Search code examples
prometheusgrafanamicrometerspring-micrometer

Micrometer/Prometheus: How to measure processing duration?


I want to measure how long it takes to process some data: My application reads that data from a given source at a fixed rate. Before each circle I store Instant.now(). I read the data, adding that single timestamp to each entry. The data gets stored, converted, and just before I send it out via WebSockets, I want to measure the duration between now() and that initial timestamp.

I tried

long millis = Duration.between(dataEntry.getReceivedTimestamp(), Instant.now()).toMillis();
LOG.info(millis + "ms");
registry.timer("processingDuration").record(millis, TimeUnit.MILLISECONDS);

but visualizing this allows me to use only processingDuration_seconds_count, _max and _sum. count and sum increase over time (of course), max is constant most of the time. So how do I see higher and lower plateaus of load? I tried irate(processingDuration_seconds_sum[10m]) to see jumps at least, but as irate() uses two datapoints only, I still cannot identify longer periods of high load easily. Plus: The value is around 0.6 in the graph, while the logged ms are around 5-10, so I'm losing the actual value here.

So I tried to use a Gauge instead – which is supposed to allow both increasing and decreasing values:

registry.gauge("processingDurationGauge", millis);

I'd thought this would go up and down within the range of the logged ms, but it's constantly 92.

How do I measure throughout time of data?


Solution

  • Using a timer and record is the correct solution.

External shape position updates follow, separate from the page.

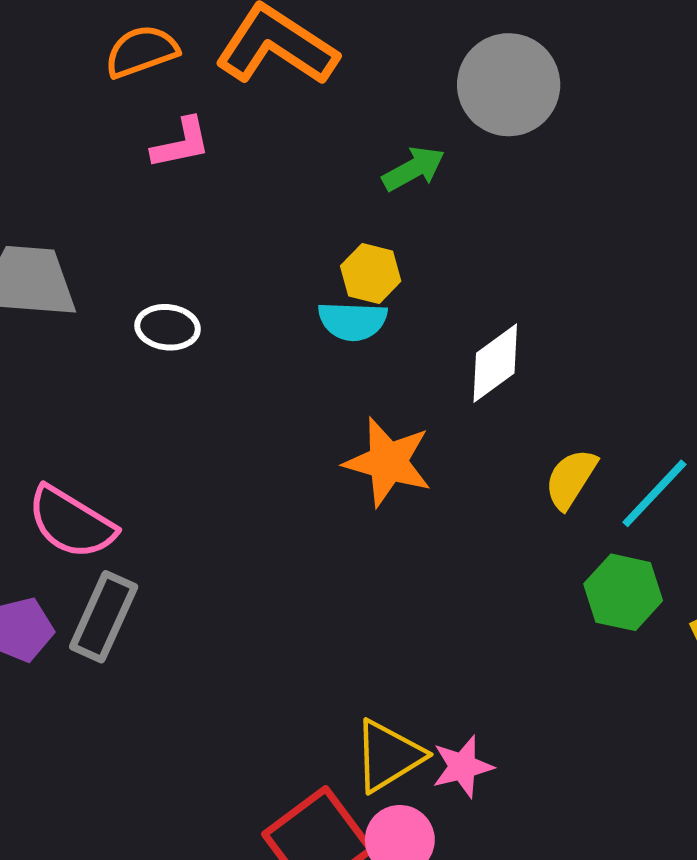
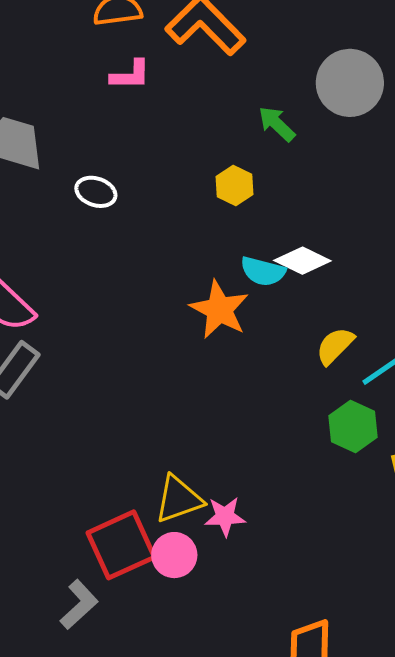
green arrow: (413, 169) -> (277, 124), turned -120
cyan semicircle: (353, 321) -> (263, 271), moved
white diamond: (495, 363) -> (302, 261), turned 50

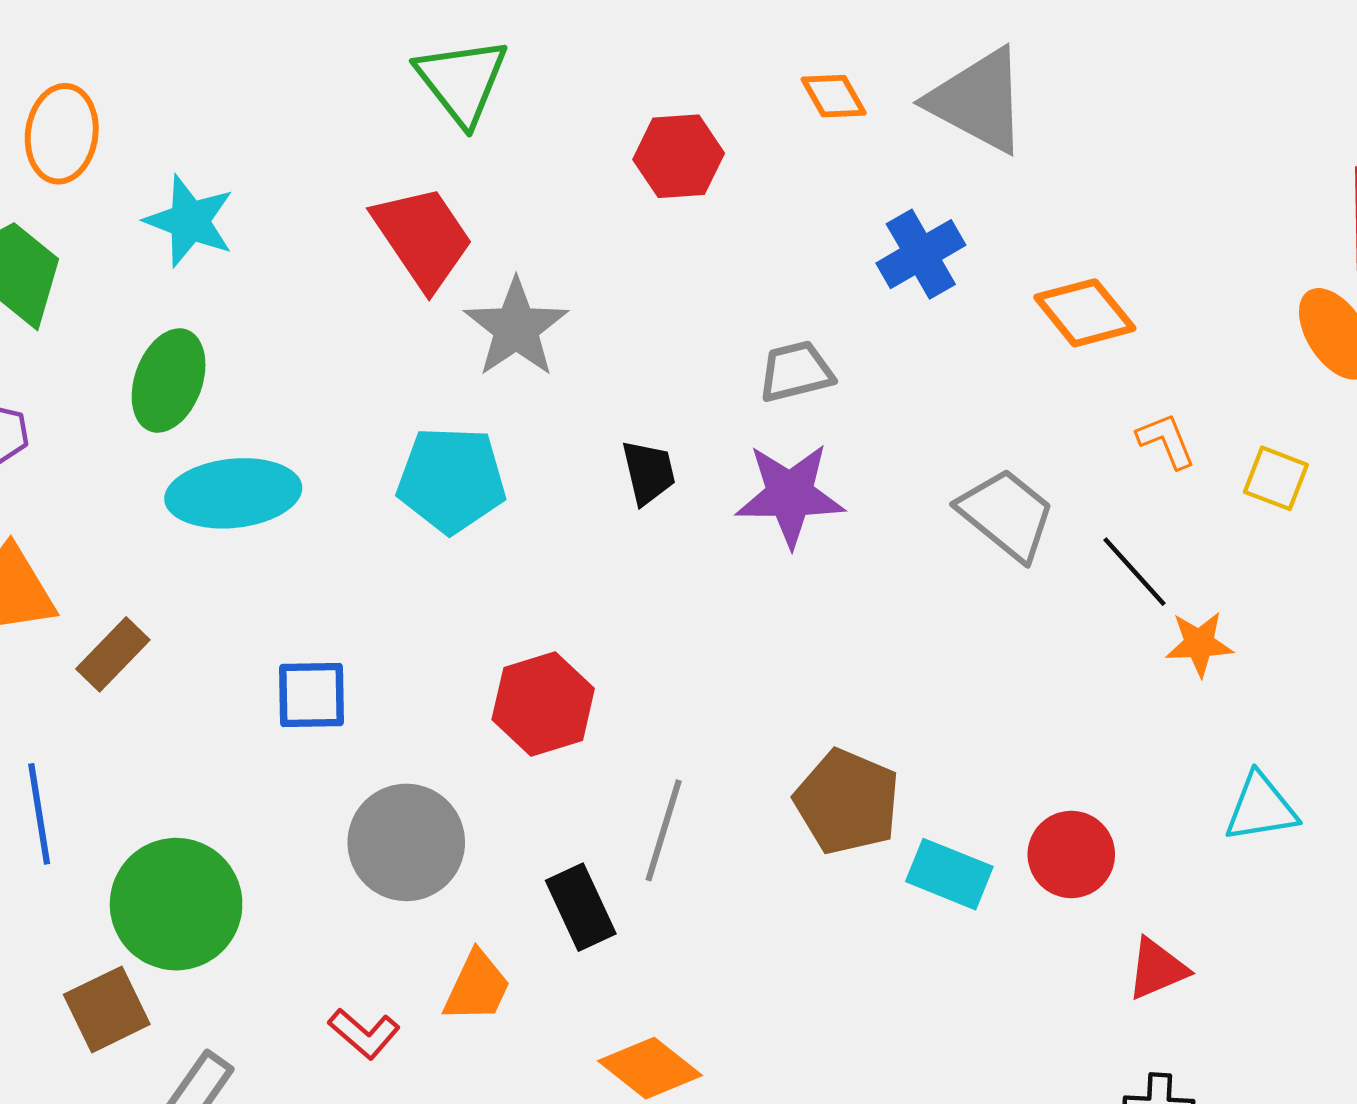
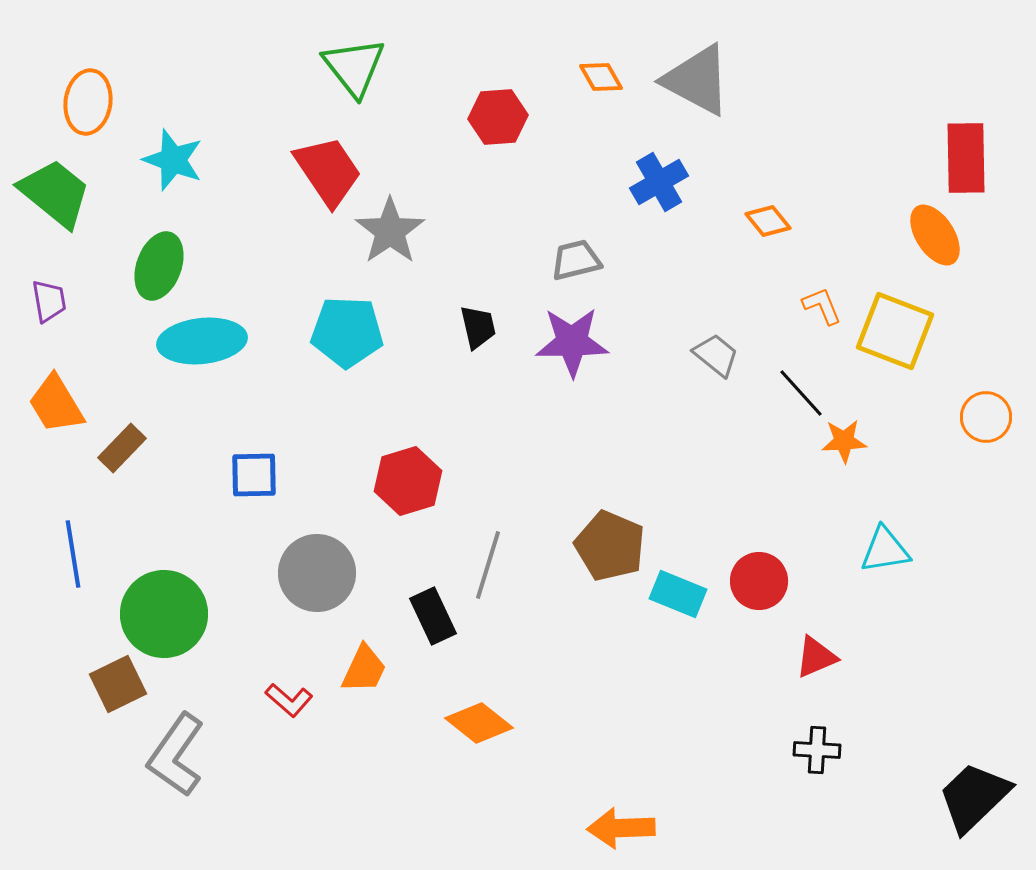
orange diamond: (1085, 313) -> (768, 221), size x0.7
yellow square: (1276, 478) -> (895, 331), size x1.8
gray trapezoid: (1007, 514) -> (716, 355), size x0.7

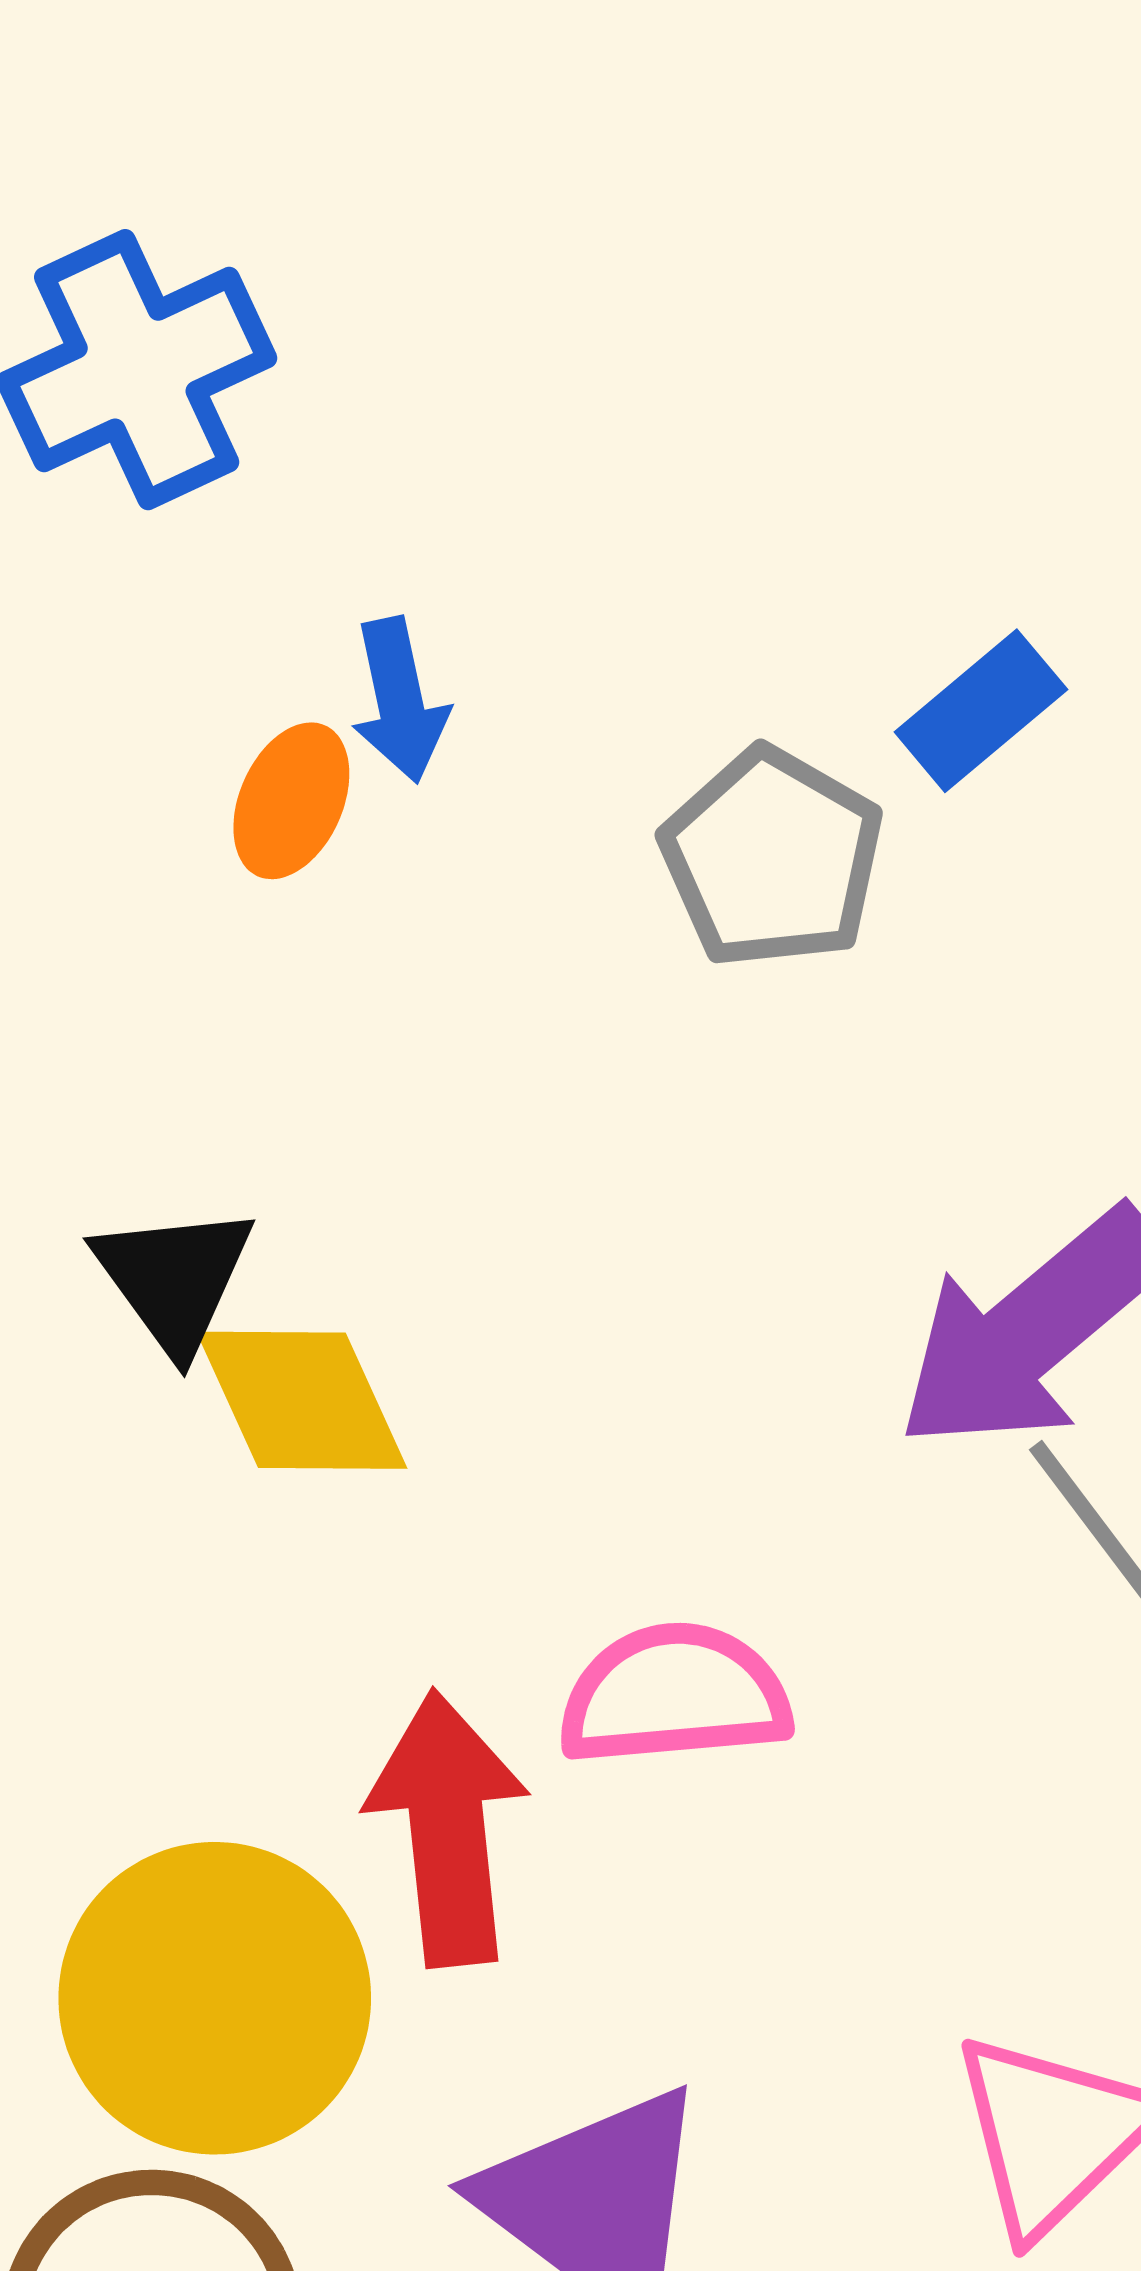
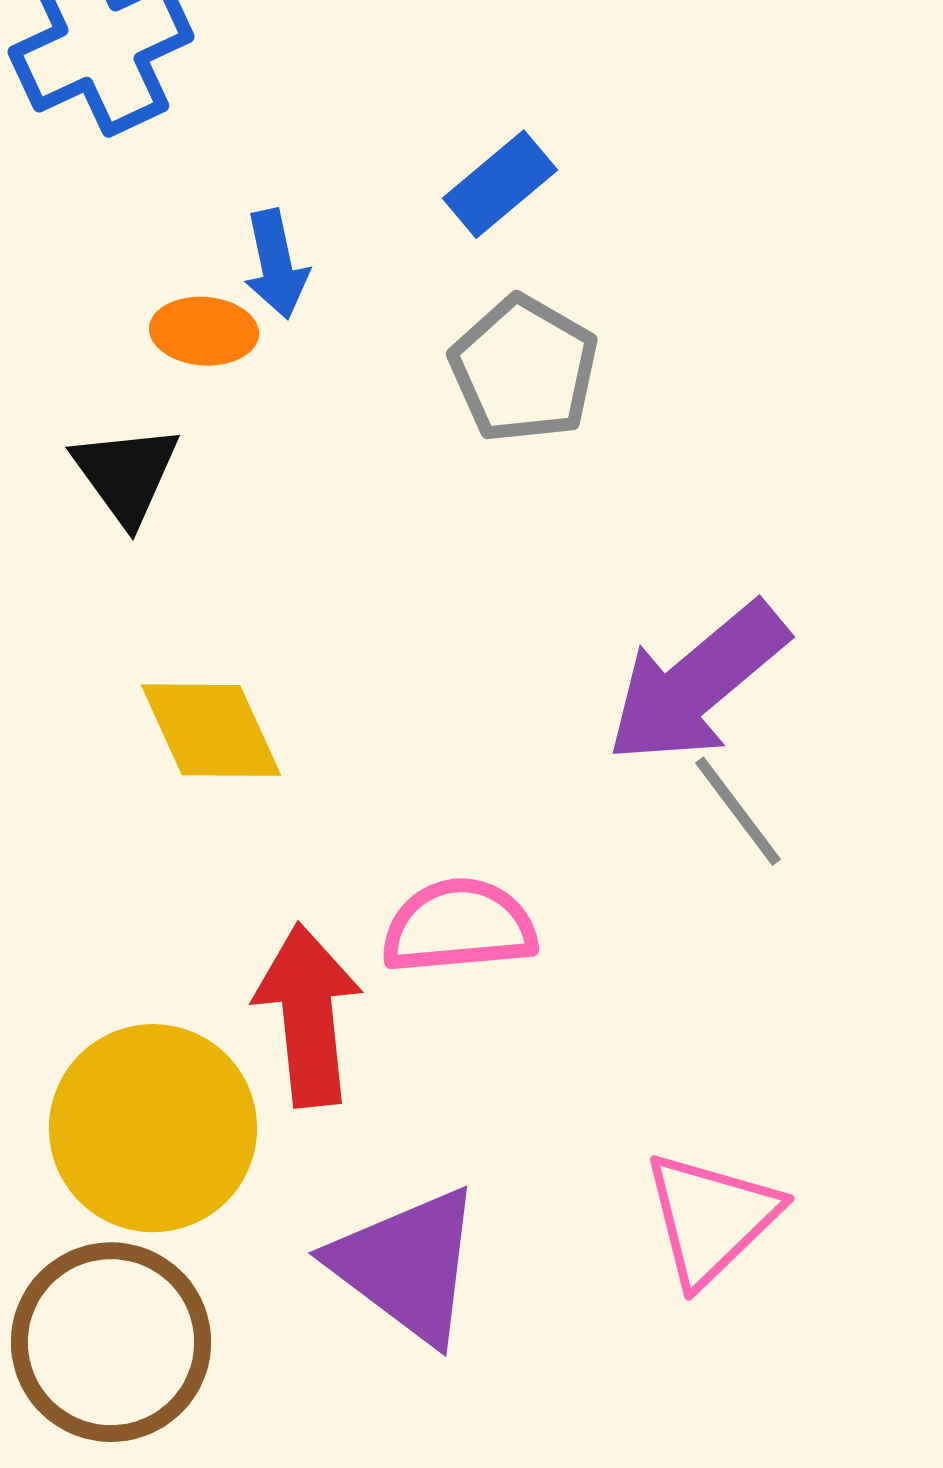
blue rectangle: (981, 711) -> (500, 184), moved
orange ellipse: (291, 801) -> (204, 331), turned 70
black triangle: (174, 1279) -> (126, 474), moved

    long millis = Duration.between(dataEntry.getReceivedTimestamp(), Instant.now()).toMillis();
    LOG.info(millis + "ms");
    registry.timer("processingDuration").record(millis, TimeUnit.MILLISECONDS);
    

    Assuming you are scraping every 30 seconds you can us the _sum and _count to get the average recorded duration:

    increase(processingDuration_seconds_sum[1m])/increase(processingDuration_seconds_count[1m])
    

    And if you wanted to compare how the current duration is behaving compared to the average over the last day:

    ((increase(processingDuration_seconds_sum[1m])/
    increase(processingDuration_seconds_count[1m]))*1.50) >
    increase(processingDuration_seconds_sum[24h])/
    increase(processingDuration_seconds_count[24h])
    

    That would only return values where the 1m average is more that 1.5x the daily average. (I haven't tested that query, but it should get the idea).